◆ **O QUE SE PEDE**
Traduza para o inglês esta frase do trecho sobre mortes por selfie: "Um estudo da Fundação iO, publicado pelo El País, revela que pelo menos 379 pessoas morreram por esse motivo entre janeiro de 2008 e julho de 2021."

◆ **TRECHO DO DOCUMENTO**
•••••

Há um dado – que provavelmente você sequer conhecia – sintomático desta nossa época: o número mortes por selfie. Sim, é exatamente o que você está pensando: a pessoa arrisca-se pra sacar uma boa selfie – e sucumbe ao risco. Um estudo da Fundação iO, publicado pelo El País, revela que pelo menos 379 pessoas morreram por esse motivo entre janeiro de 2008 e julho de 2021. Em média, uma a cada treze dias. Só nos primeiros sete meses deste ano foram 41 mortes – uma por semana. Eu disse que é um dado sintomático – pois reflete nossa egolatria e nossa frivolidade e blábláblá – mas peço que esqueçam esse adjetivo, a supor uma análise nunca suficiente e sempre pernóstica. O dado é simplesmente bizarro. E, ao menos pra mim, impactante.

•••••

◆ **LISTAGEM FORNECIDA**
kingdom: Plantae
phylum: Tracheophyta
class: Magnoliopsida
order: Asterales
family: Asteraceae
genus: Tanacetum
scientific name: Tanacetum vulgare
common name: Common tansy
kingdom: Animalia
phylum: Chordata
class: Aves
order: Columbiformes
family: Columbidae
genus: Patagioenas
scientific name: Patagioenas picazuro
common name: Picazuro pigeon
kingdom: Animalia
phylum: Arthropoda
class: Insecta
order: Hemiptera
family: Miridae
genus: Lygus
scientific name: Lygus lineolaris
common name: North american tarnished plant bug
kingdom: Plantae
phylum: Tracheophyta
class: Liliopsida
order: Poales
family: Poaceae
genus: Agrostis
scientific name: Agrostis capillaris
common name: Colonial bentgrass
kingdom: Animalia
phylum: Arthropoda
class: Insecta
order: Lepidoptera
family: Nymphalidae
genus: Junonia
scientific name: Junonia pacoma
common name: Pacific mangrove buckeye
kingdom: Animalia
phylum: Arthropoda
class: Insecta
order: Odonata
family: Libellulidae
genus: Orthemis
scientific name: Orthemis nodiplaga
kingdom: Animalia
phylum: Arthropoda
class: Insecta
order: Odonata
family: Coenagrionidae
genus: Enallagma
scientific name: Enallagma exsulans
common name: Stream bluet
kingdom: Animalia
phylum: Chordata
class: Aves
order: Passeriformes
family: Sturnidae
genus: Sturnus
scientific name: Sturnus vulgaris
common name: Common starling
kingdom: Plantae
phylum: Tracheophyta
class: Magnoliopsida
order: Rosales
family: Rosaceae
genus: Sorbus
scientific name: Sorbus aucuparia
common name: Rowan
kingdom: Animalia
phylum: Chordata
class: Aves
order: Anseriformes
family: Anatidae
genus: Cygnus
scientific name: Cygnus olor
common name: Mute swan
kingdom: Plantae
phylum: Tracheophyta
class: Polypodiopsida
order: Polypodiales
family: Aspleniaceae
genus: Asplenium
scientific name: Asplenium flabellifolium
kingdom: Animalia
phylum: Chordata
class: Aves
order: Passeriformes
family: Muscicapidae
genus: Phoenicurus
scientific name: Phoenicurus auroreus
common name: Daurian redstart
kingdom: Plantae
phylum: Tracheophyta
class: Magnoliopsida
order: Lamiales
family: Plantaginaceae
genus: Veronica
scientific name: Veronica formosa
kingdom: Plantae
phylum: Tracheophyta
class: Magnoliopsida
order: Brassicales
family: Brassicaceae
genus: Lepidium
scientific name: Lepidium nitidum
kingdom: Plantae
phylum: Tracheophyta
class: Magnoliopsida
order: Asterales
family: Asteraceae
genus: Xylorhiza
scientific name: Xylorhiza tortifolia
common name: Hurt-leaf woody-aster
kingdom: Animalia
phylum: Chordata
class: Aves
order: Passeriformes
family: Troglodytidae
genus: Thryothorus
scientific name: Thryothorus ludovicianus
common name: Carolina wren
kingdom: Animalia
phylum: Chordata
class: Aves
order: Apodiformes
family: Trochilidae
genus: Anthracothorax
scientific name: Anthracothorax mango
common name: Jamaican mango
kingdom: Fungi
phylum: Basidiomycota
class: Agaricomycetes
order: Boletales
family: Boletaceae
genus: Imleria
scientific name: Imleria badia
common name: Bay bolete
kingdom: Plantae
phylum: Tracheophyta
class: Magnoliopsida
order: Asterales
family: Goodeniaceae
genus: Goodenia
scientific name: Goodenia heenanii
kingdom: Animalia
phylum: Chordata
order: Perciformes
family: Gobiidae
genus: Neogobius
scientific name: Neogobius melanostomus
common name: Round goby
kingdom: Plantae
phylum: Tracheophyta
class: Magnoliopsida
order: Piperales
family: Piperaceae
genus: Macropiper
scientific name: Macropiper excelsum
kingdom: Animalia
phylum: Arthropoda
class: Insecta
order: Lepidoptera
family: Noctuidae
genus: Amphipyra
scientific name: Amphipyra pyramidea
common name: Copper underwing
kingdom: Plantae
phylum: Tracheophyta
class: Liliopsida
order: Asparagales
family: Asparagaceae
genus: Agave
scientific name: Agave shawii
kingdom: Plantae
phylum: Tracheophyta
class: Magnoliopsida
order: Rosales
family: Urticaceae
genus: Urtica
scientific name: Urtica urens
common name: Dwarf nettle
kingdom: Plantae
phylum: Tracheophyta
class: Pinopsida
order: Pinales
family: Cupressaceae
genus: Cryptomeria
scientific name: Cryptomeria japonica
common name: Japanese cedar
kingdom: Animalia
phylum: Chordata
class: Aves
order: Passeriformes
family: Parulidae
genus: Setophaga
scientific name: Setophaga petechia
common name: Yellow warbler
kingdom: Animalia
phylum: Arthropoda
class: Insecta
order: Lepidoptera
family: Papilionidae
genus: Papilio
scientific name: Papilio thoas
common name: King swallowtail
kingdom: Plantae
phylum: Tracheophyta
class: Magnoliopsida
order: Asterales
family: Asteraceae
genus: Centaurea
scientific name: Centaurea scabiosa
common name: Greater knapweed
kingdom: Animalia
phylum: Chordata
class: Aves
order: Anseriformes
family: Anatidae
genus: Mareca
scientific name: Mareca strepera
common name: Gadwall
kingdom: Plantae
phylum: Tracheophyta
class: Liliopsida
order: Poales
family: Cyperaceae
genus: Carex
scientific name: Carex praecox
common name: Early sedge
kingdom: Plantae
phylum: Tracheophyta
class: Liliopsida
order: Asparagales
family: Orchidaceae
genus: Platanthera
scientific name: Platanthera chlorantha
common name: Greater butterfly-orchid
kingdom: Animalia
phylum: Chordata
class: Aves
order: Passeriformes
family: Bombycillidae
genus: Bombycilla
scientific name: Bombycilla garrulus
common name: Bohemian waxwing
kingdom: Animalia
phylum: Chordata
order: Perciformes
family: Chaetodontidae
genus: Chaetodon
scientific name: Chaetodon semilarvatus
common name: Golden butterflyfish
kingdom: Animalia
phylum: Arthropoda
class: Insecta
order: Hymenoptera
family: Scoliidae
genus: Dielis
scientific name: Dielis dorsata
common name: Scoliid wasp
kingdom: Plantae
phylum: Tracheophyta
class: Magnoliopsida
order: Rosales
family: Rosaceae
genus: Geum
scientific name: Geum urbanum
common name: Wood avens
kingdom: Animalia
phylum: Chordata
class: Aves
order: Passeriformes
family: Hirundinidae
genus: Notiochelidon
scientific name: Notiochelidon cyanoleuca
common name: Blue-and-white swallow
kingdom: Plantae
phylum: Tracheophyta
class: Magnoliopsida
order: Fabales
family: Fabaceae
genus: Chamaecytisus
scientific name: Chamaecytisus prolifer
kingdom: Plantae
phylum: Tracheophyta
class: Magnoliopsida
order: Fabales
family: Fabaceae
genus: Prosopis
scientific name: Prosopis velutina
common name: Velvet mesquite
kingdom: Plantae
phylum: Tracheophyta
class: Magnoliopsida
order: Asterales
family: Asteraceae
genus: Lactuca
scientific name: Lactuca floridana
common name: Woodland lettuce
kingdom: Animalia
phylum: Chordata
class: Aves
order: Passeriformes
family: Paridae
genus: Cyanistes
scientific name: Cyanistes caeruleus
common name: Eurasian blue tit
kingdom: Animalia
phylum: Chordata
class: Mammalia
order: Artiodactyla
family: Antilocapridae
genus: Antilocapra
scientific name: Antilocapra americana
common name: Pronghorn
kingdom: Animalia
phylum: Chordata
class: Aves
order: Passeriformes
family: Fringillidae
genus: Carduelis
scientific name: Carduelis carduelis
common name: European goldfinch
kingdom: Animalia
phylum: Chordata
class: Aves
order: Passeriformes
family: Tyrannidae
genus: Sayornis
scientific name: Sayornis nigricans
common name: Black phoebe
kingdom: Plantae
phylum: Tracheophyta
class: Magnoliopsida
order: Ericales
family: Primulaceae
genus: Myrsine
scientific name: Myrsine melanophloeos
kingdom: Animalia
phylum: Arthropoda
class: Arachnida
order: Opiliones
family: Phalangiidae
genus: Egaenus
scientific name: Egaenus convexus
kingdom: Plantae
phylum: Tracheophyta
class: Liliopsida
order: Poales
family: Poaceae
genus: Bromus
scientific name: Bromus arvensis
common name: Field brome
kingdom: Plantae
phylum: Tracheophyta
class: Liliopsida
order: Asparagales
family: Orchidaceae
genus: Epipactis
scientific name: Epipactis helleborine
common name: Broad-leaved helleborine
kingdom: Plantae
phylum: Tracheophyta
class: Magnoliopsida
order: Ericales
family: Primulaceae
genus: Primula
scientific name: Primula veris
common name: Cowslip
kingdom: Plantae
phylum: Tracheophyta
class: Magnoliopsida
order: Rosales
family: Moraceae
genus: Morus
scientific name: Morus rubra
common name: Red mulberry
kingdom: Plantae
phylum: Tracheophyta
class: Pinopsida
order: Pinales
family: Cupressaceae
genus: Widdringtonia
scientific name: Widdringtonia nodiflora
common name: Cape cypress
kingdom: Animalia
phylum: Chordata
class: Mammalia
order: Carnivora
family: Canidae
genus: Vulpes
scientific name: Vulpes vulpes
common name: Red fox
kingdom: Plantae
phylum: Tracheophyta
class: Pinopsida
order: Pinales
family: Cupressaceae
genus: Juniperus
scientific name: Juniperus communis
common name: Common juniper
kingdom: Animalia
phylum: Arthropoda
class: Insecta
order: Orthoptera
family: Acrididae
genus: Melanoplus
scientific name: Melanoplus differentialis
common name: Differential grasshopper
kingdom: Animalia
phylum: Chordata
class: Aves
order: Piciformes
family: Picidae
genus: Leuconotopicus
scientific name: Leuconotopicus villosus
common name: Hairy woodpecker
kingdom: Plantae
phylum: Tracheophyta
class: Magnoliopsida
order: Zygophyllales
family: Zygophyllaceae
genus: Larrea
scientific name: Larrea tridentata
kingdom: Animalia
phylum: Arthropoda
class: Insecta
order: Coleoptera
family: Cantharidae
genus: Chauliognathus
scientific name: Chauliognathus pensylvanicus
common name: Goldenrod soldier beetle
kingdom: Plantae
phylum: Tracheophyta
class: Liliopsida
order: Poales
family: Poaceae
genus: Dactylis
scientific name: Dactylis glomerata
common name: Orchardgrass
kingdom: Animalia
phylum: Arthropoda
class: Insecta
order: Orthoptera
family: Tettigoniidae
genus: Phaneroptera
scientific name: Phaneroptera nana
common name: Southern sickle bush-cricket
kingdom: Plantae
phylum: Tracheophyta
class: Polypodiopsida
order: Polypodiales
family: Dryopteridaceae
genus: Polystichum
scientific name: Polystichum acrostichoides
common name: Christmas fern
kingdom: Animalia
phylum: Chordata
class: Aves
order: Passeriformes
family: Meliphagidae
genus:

•••••

◆ **RESOLUÇÃO DO EXERCÍCIO**
A study by Fundação iO, published by El País, reveals that at least 379 people died for this reason between January 2008 and July 2021.